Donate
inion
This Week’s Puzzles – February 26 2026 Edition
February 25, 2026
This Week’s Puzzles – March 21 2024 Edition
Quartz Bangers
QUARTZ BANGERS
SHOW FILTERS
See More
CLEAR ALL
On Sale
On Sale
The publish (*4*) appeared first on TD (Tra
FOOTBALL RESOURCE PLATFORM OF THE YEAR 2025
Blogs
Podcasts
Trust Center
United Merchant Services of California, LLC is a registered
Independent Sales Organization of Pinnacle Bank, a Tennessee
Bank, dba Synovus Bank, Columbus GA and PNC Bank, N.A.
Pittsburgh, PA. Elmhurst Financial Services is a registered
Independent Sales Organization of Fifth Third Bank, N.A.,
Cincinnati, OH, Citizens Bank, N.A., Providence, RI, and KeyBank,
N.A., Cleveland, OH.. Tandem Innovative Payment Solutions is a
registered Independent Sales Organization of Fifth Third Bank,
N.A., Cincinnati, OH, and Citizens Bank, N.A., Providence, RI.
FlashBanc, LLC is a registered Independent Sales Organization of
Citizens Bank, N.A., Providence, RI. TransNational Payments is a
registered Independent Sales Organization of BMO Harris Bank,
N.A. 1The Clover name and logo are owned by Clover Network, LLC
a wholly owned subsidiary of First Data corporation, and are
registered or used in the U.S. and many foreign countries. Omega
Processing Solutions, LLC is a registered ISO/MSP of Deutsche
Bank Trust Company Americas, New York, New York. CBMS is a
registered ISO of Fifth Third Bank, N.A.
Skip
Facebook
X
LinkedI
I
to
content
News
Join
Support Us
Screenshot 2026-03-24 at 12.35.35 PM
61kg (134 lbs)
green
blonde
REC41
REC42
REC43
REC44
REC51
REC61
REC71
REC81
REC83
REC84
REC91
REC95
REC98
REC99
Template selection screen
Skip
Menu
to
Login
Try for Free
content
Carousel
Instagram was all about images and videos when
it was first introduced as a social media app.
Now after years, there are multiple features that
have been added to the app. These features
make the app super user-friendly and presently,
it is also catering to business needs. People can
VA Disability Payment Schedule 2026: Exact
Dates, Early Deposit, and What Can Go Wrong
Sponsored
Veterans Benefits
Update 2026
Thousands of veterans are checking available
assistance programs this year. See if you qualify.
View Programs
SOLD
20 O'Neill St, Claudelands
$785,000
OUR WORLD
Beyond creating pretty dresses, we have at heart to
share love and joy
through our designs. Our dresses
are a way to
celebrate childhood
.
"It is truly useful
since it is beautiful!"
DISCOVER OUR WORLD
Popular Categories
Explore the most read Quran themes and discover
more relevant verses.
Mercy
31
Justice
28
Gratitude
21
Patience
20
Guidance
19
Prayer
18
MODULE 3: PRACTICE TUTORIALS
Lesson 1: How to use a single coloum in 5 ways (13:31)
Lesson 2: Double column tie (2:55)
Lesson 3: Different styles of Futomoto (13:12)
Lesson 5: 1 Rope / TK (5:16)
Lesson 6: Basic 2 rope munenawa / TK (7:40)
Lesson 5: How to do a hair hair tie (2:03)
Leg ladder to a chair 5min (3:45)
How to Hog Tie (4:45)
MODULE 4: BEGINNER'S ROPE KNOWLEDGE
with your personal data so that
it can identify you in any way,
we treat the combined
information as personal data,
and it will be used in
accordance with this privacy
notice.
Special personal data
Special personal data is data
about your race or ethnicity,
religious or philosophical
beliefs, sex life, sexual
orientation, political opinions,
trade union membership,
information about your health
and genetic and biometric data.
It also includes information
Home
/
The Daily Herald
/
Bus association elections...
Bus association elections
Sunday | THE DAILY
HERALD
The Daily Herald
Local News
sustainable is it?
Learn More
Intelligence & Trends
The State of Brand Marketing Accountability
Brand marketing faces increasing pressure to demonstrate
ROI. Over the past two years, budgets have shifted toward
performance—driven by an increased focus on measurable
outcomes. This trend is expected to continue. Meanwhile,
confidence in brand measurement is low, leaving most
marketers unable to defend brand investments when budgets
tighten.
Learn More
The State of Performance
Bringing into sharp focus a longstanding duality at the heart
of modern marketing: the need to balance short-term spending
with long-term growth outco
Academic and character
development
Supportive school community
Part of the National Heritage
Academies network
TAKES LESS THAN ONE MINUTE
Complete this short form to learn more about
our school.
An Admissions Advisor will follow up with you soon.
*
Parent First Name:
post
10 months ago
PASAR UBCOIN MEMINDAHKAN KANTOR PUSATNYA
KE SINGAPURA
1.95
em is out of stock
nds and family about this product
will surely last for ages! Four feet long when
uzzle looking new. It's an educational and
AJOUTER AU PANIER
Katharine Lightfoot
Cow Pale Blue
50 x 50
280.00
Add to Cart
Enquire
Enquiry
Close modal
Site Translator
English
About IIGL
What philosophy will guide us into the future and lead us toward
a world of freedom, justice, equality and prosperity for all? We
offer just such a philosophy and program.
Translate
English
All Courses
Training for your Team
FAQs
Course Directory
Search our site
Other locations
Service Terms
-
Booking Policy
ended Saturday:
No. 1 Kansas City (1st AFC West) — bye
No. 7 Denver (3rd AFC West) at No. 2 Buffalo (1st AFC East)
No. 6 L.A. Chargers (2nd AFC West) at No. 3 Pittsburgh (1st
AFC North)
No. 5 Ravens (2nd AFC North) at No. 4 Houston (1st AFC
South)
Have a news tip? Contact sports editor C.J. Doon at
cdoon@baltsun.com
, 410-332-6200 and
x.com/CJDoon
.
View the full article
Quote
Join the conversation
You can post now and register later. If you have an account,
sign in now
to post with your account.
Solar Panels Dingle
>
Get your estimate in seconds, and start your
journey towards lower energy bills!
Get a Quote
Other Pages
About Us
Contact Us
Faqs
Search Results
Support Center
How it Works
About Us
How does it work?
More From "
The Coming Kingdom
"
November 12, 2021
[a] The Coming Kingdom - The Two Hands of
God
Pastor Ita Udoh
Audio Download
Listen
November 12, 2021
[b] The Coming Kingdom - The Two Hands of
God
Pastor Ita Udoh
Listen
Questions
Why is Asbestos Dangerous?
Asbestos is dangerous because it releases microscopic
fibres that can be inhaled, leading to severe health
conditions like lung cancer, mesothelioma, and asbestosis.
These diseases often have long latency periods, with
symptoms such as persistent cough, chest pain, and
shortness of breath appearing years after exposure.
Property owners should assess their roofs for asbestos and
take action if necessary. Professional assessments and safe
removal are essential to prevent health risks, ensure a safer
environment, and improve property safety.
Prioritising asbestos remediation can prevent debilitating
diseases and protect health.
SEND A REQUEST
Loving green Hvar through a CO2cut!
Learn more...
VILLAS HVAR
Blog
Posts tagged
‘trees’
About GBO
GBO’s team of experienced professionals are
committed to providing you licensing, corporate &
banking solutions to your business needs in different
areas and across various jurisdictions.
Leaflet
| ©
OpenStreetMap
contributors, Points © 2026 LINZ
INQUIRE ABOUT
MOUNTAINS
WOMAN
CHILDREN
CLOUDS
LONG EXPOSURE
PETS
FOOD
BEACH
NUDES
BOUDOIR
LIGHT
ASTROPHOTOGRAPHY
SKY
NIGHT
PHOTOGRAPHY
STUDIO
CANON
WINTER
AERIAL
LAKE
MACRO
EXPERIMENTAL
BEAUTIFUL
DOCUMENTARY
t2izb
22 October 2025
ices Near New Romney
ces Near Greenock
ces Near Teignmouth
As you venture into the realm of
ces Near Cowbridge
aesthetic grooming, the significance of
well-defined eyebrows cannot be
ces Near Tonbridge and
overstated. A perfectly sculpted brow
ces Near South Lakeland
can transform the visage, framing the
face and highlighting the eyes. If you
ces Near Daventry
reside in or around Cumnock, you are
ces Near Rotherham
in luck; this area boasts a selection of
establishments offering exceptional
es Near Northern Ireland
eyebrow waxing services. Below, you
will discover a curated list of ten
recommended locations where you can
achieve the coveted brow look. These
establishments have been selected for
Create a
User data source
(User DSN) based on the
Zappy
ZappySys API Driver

(Request): For each line of the entries that contains the word "Independent", make a copy.

(The answer):
Independent Sales Organization of Pinnacle Bank, a Tennessee
Independent Sales Organization of Fifth Third Bank, N.A.,
registered Independent Sales Organization of Fifth Third Bank,
FlashBanc, LLC is a registered Independent Sales Organization of
registered Independent Sales Organization of BMO Harris Bank,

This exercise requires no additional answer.